* **Exercise aim**:
Reprint all of the data below exactly as shown and skip every image.

■ ■ ■ ■ ■

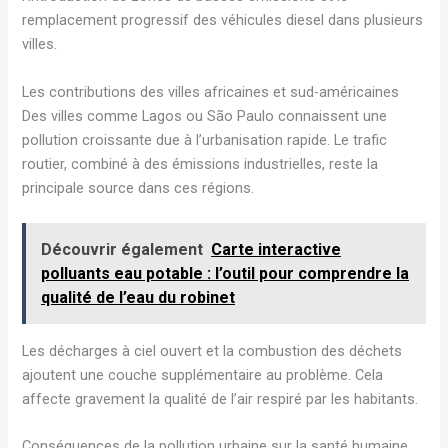
remplacement progressif des véhicules diesel dans plusieurs
villes.
Les contributions des villes africaines et sud-américaines
Des villes comme Lagos ou São Paulo connaissent une
pollution croissante due à l’urbanisation rapide. Le trafic
routier, combiné à des émissions industrielles, reste la
principale source dans ces régions.
Découvrir également
Carte interactive
polluants eau potable : l’outil pour comprendre la
qualité de l’eau du robinet
Les décharges à ciel ouvert et la combustion des déchets
ajoutent une couche supplémentaire au problème. Cela
affecte gravement la qualité de l’air respiré par les habitants.
Conséquences de la pollution urbaine sur la santé humaine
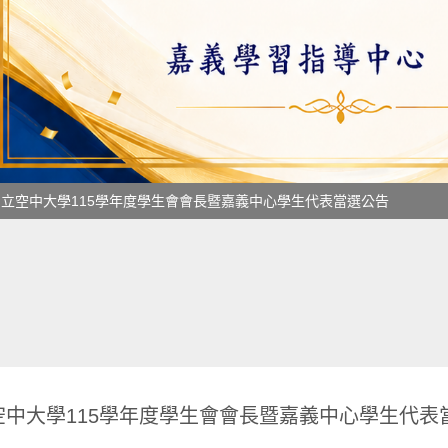
國立空中大學115學年度學生會會長暨嘉義中心學生代表當選公告
空中大學115學年度學生會會長暨嘉義中心學生代表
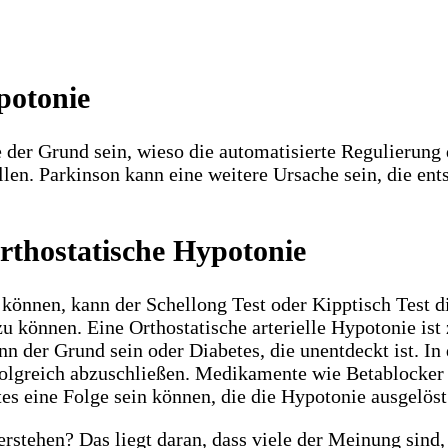
potonie
der Grund sein, wieso die automatisierte Regulierung 
llen. Parkinson kann eine weitere Ursache sein, die ent
rthostatische Hypotonie
können, kann der Schellong Test oder Kipptisch Test d
zu können. Eine Orthostatische arterielle Hypotonie ist
ann der Grund sein oder Diabetes, die unentdeckt ist. 
erfolgreich abzuschließen. Medikamente wie Betablocke
s eine Folge sein können, die die Hypotonie ausgelöst
erstehen? Das liegt daran, dass viele der Meinung sind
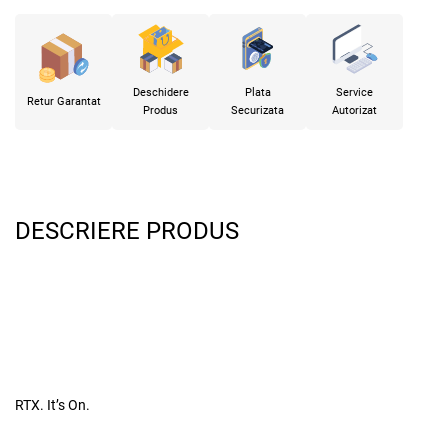
Deschidere
Plata
Service
Retur Garantat
Produs
Securizata
Autorizat
DESCRIERE PRODUS
RTX. It’s On.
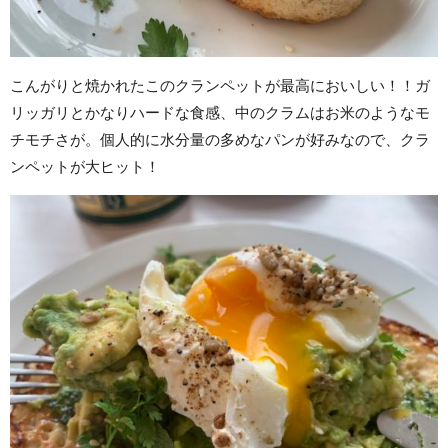
こんがりと焼かれたこのクランペットが最高においしい！！ガ
リッガリとかなりハードな食感、中のクラムはお米のようなモ
チモチさが。個人的に水分量の多めなパンが好みなので、クラ
ンペットが大ヒット！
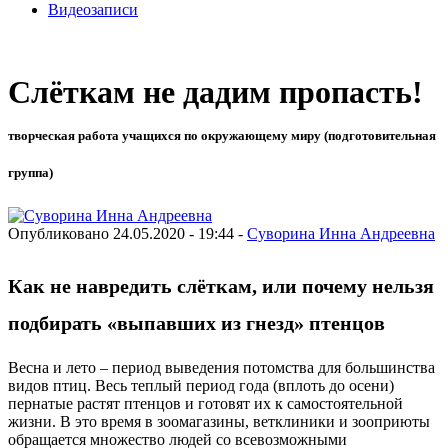
Видеозаписи
Слёткам не дадим пропасть!
творческая работа учащихся по окружающему миру (подготовительная
группа)
Опубликовано 24.05.2020 - 19:44 -
Суворина Инна Андреевна
Как не навредить слёткам, или почему нельзя
подбирать «выпавших из гнезд» птенцов
Весна и лето – период выведения потомства для большинства
видов птиц. Весь теплый период года (вплоть до осени)
пернатые растят птенцов и готовят их к самостоятельной
жизни. В это время в зоомагазины, ветклиники и зооприюты
обращается множество людей со всевозможными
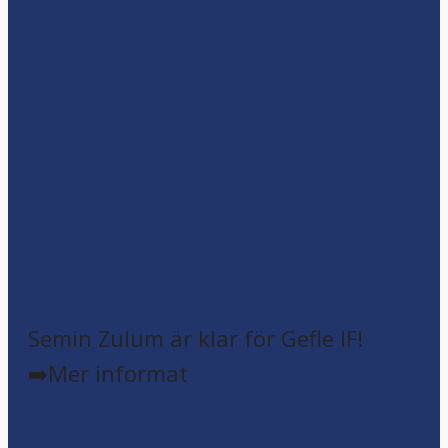
Semin Zulum är klar för Gefle IF!
➡️Mer informat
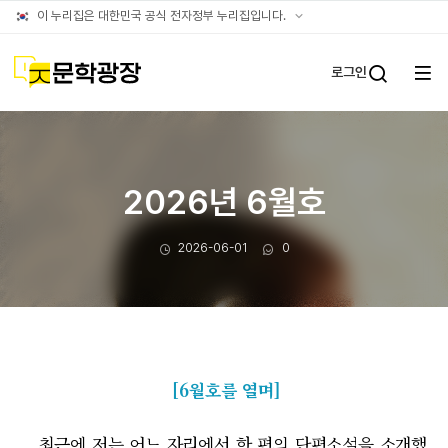
문장웹진
공식
이 누리집은 대한민국 공식 전자정부 누리집입니다.
누리집
확인방법
문학광장
로그인
전체
통합검
메뉴
열기
2026년 6월호
작성일
댓글수
2026-06-01
0
[6월호를 열며]
최근에 저는 어느 자리에서 한 편의 단편소설을 소개했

■ ■ ■ ■ ■

* **Exercise output**:
remplacement progressif des véhicules diesel dans plusieurs
villes.
Les contributions des villes africaines et sud-américaines
Des villes comme Lagos ou São Paulo connaissent une
pollution croissante due à l’urbanisation rapide. Le trafic
routier, combiné à des émissions industrielles, reste la
principale source dans ces régions.
Découvrir également
Carte interactive
polluants eau potable : l’outil pour comprendre la
qualité de l’eau du robinet
Les décharges à ciel ouvert et la combustion des déchets
ajoutent une couche supplémentaire au problème. Cela
affecte gravement la qualité de l’air respiré par les habitants.
Conséquences de la pollution urbaine sur la santé humaine
國立空中大學115學年度學生會會長暨嘉義中心學生代表當選公告
空中大學115學年度學生會會長暨嘉義中心學生代表
potonie
der Grund sein, wieso die automatisierte Regulierung 
llen. Parkinson kann eine weitere Ursache sein, die ent
rthostatische Hypotonie
können, kann der Schellong Test oder Kipptisch Test d
zu können. Eine Orthostatische arterielle Hypotonie ist
ann der Grund sein oder Diabetes, die unentdeckt ist. 
erfolgreich abzuschließen. Medikamente wie Betablocke
s eine Folge sein können, die die Hypotonie ausgelöst
erstehen? Das liegt daran, dass viele der Meinung sind
Deschidere
Plata
Service
Retur Garantat
Produs
Securizata
Autorizat
DESCRIERE PRODUS
RTX. It’s On.
こんがりと焼かれたこのクランペットが最高においしい！！ガ
リッガリとかなりハードな食感、中のクラムはお米のようなモ
チモチさが。個人的に水分量の多めなパンが好みなので、クラ
ンペットが大ヒット！
Видеозаписи
Слёткам не дадим пропасть!
творческая работа учащихся по окружающему миру (подготовительная
группа)
Опубликовано 24.05.2020 - 19:44 -
Суворина Инна Андреевна
Как не навредить слёткам, или почему нельзя
подбирать «выпавших из гнезд» птенцов
Весна и лето – период выведения потомства для большинства
видов птиц. Весь теплый период года (вплоть до осени)
пернатые растят птенцов и готовят их к самостоятельной
жизни. В это время в зоомагазины, ветклиники и зооприюты
обращается множество людей со всевозможными
Semin Zulum är klar för Gefle IF!
➡️Mer informat
문장웹진
공식
이 누리집은 대한민국 공식 전자정부 누리집입니다.
누리집
확인방법
문학광장
로그인
전체
통합검
메뉴
열기
2026년 6월호
작성일
댓글수
2026-06-01
0
[6월호를 열며]
최근에 저는 어느 자리에서 한 편의 단편소설을 소개했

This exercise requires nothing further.